Given text:
Three.js From Zero · Article s10-07
S10-07 Generative Textures
Season 10 · Article 07
Generative Textures
Author-time: Stable Diffusion / Flux produce PBR maps from prompts. Runtime: TSL (S4-10) generates from math. When each wins.
1. Two modes
| Mode | When | Tools |
|---|---|---|
| Author time | Static assets for a ship | SD, Flux, Scenario, Material Maker |
| Runtime | Variation, infinite detail | TSL, Shader noise |
2. Author-time: prompt to PBR
# Using SD + ControlNet for tiling
prompt: "moss-covered stone wall, seamless PBR, 4K"
model: flux.1-dev + tiling LoRA
output: color, height (depth), normal (computed), roughness (desaturate + invert)
Tools like Poly or Scenario abstract the workflow. Prompt → complete material set.
3. Deriving maps from color
// Normal from grayscale height
height = color.to_grayscale()

Provided data:
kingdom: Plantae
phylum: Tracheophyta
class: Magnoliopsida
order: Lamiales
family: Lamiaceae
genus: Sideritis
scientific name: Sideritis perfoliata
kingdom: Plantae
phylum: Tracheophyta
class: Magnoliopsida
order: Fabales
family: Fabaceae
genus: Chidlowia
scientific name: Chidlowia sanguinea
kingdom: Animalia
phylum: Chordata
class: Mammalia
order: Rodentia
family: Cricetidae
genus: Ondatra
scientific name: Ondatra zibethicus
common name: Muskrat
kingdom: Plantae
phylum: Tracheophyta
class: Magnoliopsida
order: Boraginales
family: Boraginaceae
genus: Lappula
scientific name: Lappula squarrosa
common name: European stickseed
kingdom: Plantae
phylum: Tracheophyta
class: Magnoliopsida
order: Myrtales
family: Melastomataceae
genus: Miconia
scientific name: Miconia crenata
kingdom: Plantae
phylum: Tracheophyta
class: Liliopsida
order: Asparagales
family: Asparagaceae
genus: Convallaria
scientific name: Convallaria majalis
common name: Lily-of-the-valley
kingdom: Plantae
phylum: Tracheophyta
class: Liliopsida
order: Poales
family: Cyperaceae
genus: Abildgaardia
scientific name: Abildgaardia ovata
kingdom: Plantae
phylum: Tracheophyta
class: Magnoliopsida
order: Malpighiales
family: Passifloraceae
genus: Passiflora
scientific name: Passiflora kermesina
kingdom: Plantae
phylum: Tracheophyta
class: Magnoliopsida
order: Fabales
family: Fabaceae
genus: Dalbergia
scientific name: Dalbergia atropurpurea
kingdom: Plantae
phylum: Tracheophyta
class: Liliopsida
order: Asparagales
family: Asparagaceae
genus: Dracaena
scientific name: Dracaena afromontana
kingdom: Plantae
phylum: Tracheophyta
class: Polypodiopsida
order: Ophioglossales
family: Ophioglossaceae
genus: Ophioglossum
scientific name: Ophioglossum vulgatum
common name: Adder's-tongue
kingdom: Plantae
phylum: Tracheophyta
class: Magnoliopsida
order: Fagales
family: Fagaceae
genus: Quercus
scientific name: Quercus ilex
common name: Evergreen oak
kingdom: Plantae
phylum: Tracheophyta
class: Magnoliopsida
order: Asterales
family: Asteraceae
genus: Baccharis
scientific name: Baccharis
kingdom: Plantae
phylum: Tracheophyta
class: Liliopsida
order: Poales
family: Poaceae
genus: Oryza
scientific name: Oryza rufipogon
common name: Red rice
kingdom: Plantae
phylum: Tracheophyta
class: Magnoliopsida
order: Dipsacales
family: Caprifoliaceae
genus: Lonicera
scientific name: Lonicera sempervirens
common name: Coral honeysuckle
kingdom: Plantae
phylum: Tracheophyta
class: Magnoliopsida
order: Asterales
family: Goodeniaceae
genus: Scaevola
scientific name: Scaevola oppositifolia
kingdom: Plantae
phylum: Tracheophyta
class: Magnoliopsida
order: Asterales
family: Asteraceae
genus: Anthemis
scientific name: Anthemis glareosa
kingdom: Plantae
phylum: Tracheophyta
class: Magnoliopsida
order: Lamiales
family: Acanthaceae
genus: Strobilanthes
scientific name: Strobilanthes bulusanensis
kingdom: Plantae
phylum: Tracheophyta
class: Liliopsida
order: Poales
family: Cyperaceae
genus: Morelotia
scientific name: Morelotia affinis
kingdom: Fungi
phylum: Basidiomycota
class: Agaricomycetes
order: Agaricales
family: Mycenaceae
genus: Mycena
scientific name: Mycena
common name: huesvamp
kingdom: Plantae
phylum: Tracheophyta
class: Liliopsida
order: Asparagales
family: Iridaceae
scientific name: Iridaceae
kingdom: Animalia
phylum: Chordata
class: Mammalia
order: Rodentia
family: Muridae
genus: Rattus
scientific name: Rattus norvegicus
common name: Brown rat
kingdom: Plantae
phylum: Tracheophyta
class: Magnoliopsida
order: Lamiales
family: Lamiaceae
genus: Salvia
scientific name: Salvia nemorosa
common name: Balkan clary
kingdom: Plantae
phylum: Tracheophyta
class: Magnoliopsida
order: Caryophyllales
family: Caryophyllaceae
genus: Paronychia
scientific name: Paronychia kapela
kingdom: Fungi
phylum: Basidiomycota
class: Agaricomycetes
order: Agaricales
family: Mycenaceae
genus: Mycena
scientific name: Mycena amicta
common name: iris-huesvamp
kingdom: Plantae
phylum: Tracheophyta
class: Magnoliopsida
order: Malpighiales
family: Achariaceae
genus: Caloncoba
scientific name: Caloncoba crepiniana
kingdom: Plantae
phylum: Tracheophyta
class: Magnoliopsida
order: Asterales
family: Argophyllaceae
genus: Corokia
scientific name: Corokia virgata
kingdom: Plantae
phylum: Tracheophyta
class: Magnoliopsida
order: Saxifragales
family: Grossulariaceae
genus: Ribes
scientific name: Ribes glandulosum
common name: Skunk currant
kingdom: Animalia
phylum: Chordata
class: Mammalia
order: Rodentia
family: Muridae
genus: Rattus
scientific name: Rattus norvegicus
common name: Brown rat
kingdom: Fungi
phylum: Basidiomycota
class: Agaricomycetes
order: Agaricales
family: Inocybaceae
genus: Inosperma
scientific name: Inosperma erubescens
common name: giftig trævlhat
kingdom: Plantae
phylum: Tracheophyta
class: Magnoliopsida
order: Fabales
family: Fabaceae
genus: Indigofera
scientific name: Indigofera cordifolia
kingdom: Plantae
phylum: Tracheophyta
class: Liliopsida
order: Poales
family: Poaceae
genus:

Your instructions: Please list every map named on the output line of the prompt-to-PBR example in the generative textures article above.

Task response: Color, height (depth), normal (computed), and roughness (desaturate + invert).